Beantwortung der Tugend auf ihre Bedingung

[213] Komm nur her / du schöne Tugend / sey zu tausend mal gegrüst /

komm / mein Schatz / komm in mein Herz: es gehöret ganz dein eigen

wollst dein Hoheits-Wunder Pracht in der Seelen Thron erzeigen.

hab ich dich / O schönste Göttin: mir an keinen Gut gebrist.

Ist das Vnglück mit viel Plagen / lieb / schon wider dich gerüst:

Laß nur seyn! der Höchste kan sie wol anderwerts hinneigen /

Man muß durch die Dörner Weg' in die Sternen Kreiß aufsteigen.

Nun es regne blitz' und donner!
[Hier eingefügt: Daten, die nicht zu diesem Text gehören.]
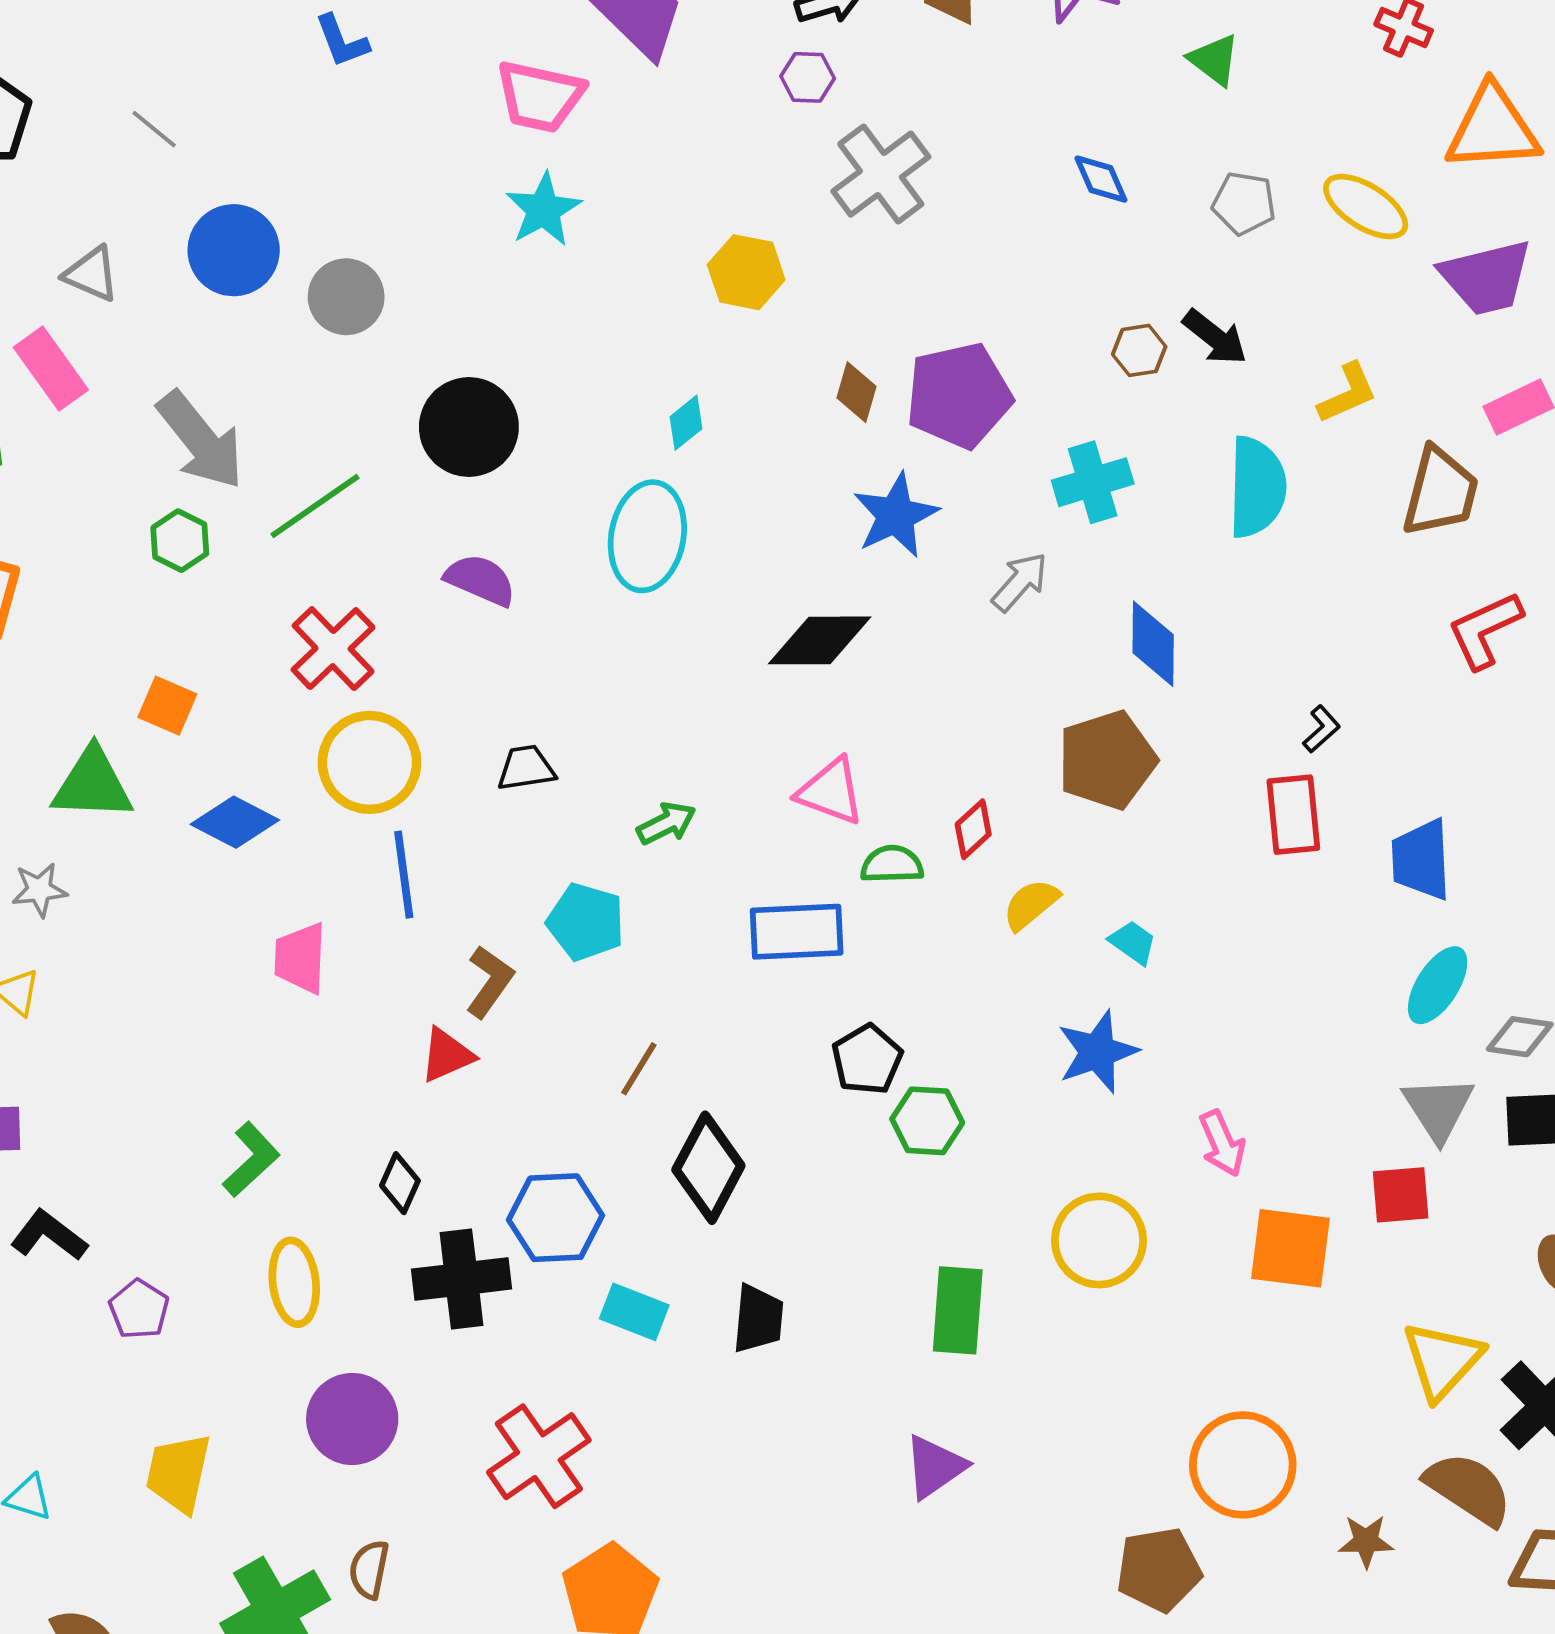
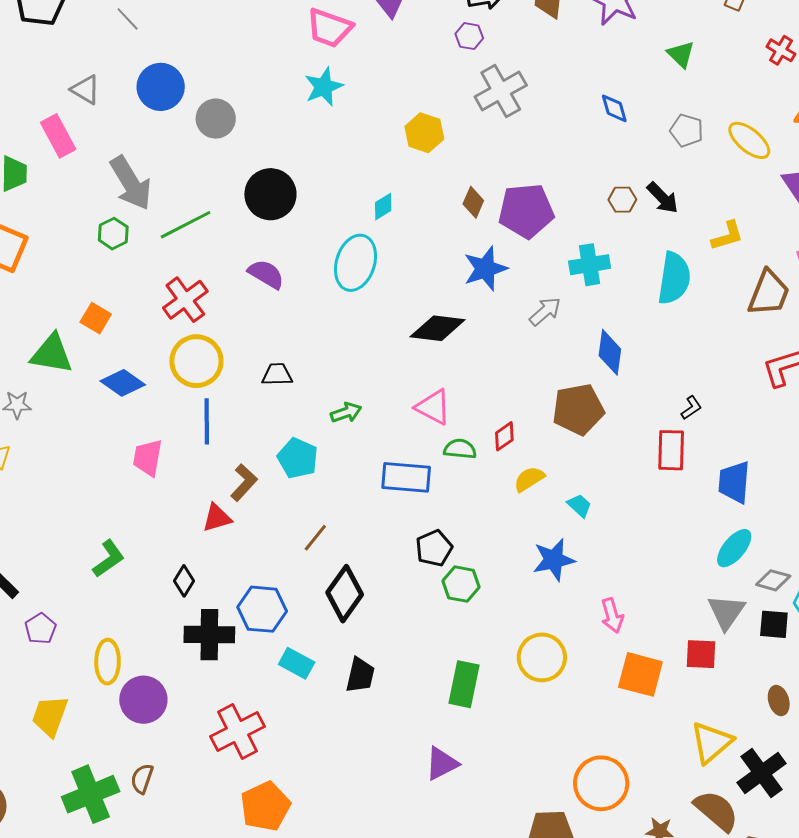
yellow ellipse: (294, 1282) -> (108, 662), moved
Tugend hab ich mir erkiest.

Das ist eine schlechte Lieb / die was Widerwärtigs schrecke.

Paris war nicht so gesinnt: Trojen er beherzt veracht.

Ja vielmehr der Widerstand / doppel-heiße Brunst erwecket.

Vnglück kan dir nichtes schaden / als daß es dich wehrter macht /

und mir dort mein' Ehren Kron / mit so viel mehr Sternen zieret /

als vielmahl ich über sie / hier mit Grosmuht triumphiret.

Quelle:
Catharina Regina von Greiffenberg: Geistliche Sonnette, Nürnberg 1662, S. 213-214.